Imagine you’ve been set a narrative or autobiographical writing task and you only have one hour to complete it. An hour! You don’t want to waste time on unnecessary passages. One of the most common trap to fall in is to fill your narrative up with unnecessary dialogue, perhaps dialogue that shows purely functional exchanges and adds nothing to your story. Here is a typical example:
She showed me into the waiting room. “Take a seat,” she said politely.
“Okay,” I said, and sat down.
She smiled and asked, “Would you like a cup of tea?”
I was worried about needing the toilet during the interview, so I said, “No, thanks.”
Now, there are circumstances where the above exchange could be somehow important to the plot – maybe it turns out she’s spying on him, for example. But if it’s just the lead up to a more significant exchange, it is much better reduced to something like this:
She sat me down in the waiting room politely and offered me a cup of tea. I declined, for fear that it would come back to haunt me, or my bladder at least, during the interview.
Here is how Orwell describes the dialogue between the chef du personnel and himself in Down and Out in Paris and London.
He asked whether I was an experienced dishwasher, and I said that I was; he glanced at my hands and saw that I was lying, but on hearing that I was an Englishman he changed his tone and engaged me.
‘We have been looking for someone to practise our English on,’ he said. ‘Our clients are all Americans, and the only English we know is –’ He repeated something that little boys write on the walls in London. ‘You may be useful. Come downstairs.’

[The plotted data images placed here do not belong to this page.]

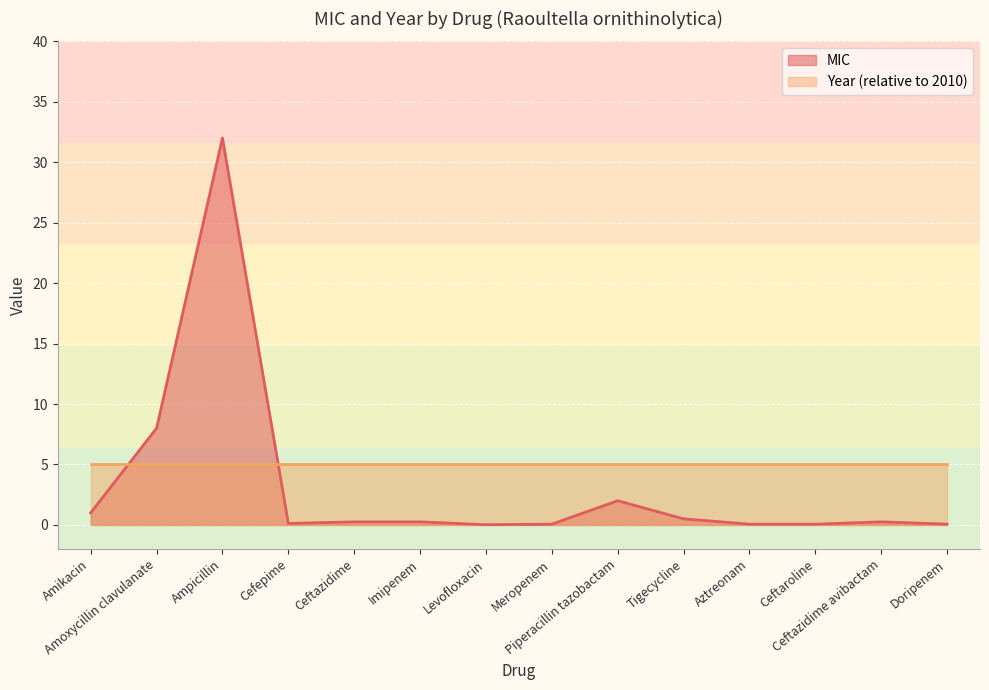

Reading left to right, what are all the values shown in this chart?

1.0	8.0	32.0	0.1	0.2	0.2	0.0	0.1	2.0	0.5	0.1	0.1	0.2	0.1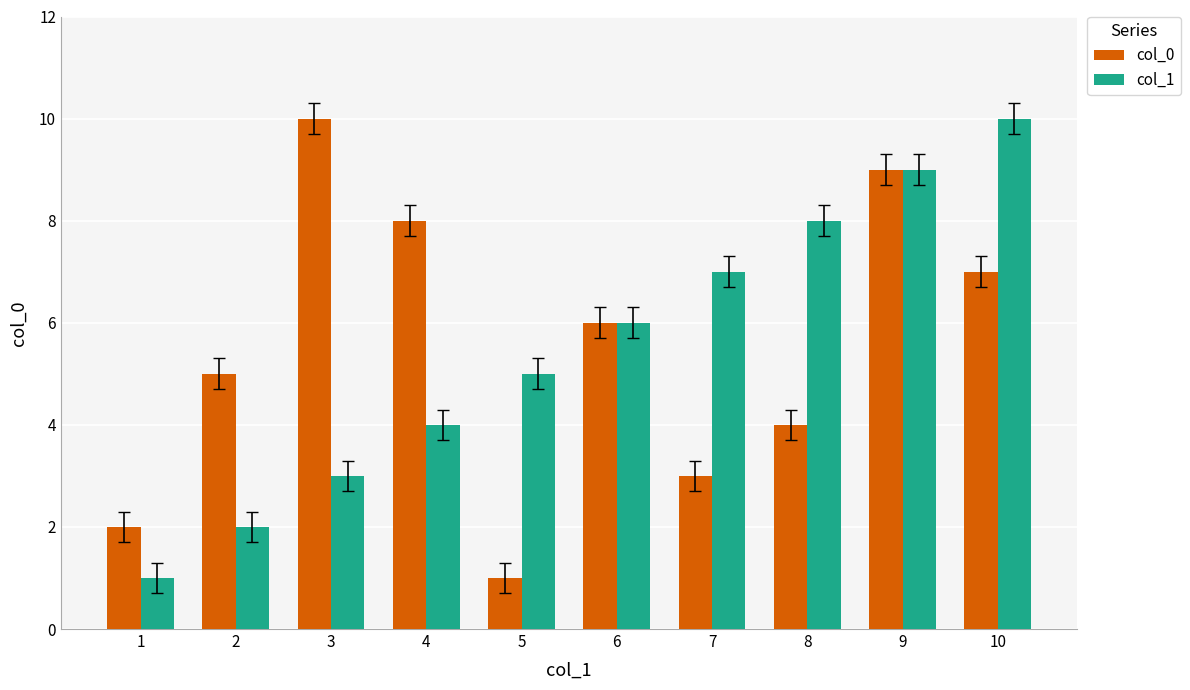

What is the value of the col_0 bar at the 2nd from the left?

5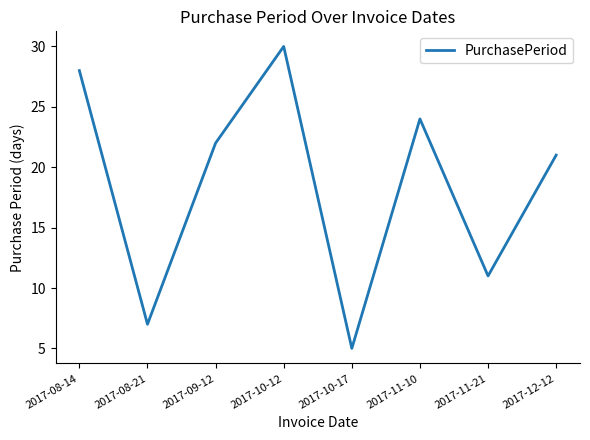

What position from the left is 2017-12-12?

8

The beginning of the conversation is rendered in reported speech, with the equivalent of perhaps four or five lines of dialogue compressed into one sentence, the humdrum nature of the exchange reflected in the list-like sentence with its coordinating conjunctions and semi-colon. The next piece of dialogue is more significant.For this reason it is put into direct speech, and we get a sense of the chef’s character. Orwell takes care to edit out the obscenity that the chef uses (in autobiography a writer can be as intrusive as he wants) perhaps because a publisher wouldn’t print it in the 1930s, or for humorous effect (see tomorrow’s post).
It’s unlikely that Orwell thought through these choices for every passage in his book: professional writers no doubt have a feel for where best to use reported or direct speech. Novices, as well as students writing assessments, should keep an eye on which they’re using and why.
There’s a lot more to be said about dialogue, and we will return to it in future posts. In the meantime, those of you interested in the process of turning raw dialogue into good prose, could read this post, in which a young writer by the name of Shannon Thompson describes her own process.
Describe an interview you have been to (real or imagined). Use a mixture of reported and direct speech.